Gewaltsame Ausschreitungen nach Bundesliga-Duell in Dortmund
Nach dem Bundesligaspiel zwischen Borussia Dortmund und dem Hamburger SV ist es am Samstagabend in der Dortmunder Innenstadt zu massiven Ausschreitungen gekommen. Laut Polizeiangaben wurden insgesamt 152 Personen im Zusammenhang mit den gewalttätigen Vorfällen vorläufig festgenommen.
Eskalation nach Spielende
Die Situation eskalierte in den späten Abendstunden, nachdem das Spiel im Signal Iduna Park beendet war. Angehörige verfeindeter Fangruppen lieferten sich in mehreren Straßenzügen der City heftige Auseinandersetzungen. Augenzeugen berichten von chaotischen Szenen mit Faustschlägen, Tritten und dem Einsatz von Pyrotechnik.
Großaufgebot der Polizei
Die Dortmunder Polizei war mit einem Großaufgebot vor Ort, um die Lage unter Kontrolle zu bringen. Mehrere Hundertschaften waren im Einsatz, um die gewalttätigen Gruppen zu trennen und die öffentliche Ordnung wiederherzustellen.
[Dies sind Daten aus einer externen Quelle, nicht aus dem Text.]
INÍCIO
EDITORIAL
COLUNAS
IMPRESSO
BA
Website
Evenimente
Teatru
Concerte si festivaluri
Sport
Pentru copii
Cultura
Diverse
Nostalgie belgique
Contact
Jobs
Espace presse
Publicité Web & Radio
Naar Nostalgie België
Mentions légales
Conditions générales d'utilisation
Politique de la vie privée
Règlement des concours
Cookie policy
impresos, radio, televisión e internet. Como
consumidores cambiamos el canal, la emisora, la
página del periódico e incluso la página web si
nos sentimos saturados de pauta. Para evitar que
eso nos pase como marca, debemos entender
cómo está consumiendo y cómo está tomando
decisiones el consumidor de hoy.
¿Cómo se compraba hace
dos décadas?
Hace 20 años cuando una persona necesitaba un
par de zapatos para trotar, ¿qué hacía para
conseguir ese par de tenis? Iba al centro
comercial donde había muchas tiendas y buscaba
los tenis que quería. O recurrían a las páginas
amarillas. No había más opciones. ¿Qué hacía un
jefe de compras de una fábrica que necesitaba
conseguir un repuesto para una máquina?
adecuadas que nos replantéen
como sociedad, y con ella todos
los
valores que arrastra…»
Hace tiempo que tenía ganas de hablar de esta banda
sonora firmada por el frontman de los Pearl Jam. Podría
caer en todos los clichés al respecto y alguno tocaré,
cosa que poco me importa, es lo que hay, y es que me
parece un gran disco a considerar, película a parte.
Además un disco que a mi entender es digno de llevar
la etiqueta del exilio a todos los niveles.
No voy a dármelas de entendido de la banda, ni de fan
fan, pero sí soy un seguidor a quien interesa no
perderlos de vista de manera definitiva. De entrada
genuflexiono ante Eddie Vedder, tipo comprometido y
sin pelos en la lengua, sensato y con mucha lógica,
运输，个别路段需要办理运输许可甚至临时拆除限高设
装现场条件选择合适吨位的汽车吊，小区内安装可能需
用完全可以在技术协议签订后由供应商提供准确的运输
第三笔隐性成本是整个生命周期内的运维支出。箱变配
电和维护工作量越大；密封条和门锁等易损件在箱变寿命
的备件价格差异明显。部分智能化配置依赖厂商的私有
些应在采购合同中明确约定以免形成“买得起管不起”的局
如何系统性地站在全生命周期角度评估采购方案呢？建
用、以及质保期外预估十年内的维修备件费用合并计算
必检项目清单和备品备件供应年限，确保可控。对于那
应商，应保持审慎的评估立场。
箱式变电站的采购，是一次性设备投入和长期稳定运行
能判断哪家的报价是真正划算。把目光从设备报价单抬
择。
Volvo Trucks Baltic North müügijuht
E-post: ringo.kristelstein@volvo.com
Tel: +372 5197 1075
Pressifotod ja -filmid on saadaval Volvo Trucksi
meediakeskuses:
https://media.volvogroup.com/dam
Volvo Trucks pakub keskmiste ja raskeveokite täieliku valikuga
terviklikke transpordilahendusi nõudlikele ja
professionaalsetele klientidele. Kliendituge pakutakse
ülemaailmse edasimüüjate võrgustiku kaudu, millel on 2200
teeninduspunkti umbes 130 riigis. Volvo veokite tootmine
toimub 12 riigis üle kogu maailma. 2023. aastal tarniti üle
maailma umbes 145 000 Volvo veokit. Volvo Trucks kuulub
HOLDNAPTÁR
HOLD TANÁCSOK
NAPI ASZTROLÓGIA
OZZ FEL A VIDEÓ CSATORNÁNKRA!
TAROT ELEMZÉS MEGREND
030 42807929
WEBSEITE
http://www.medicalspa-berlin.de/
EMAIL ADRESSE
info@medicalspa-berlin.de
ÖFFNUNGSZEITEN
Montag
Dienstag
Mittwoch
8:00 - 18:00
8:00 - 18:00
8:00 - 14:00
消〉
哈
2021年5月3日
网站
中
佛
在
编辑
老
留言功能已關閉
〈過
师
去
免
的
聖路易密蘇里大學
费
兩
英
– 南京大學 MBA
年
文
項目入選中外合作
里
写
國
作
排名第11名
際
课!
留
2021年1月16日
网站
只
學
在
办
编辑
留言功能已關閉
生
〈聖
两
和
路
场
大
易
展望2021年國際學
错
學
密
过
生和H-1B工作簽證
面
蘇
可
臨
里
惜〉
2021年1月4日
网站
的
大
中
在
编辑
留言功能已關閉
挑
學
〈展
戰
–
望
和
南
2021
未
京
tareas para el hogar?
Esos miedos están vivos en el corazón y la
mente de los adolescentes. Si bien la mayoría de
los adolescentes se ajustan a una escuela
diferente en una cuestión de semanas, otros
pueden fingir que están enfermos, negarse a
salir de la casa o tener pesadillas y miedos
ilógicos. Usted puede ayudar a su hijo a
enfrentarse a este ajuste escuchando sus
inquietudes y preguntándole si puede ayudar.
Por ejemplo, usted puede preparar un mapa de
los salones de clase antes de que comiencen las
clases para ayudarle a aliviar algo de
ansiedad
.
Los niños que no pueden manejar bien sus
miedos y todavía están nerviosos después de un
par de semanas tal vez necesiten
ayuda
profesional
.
Die Beamten gingen konsequent gegen die Randalierer vor und nahmen zahlreiche Personen in Gewahrsam.
Folgen der Ausschreitungen
Die genauen Hintergründe der Massenschlägerei werden derzeit von den Ermittlungsbehörden aufgeklärt. Es wird geprüft, ob es sich um eine geplante Auseinandersetzung zwischen organisierten Hooligan-Gruppen handelte. Die Polizei Dortmund kündigte an, alle rechtlichen Schritte gegen die Beteiligten einzuleiten. Die Sicherheit der Bürgerinnen und Bürger hat oberste Priorität, so ein Polizeisprecher.
Die Vorfälle werfen erneut Fragen zur Sicherheit bei Fußballspielen auf und dürften Konsequenzen für zukünftige Sicherheitskonzepte haben. Die Ermittlungen zu den genauen Umständen und der Identifizierung aller Beteiligten dauern an.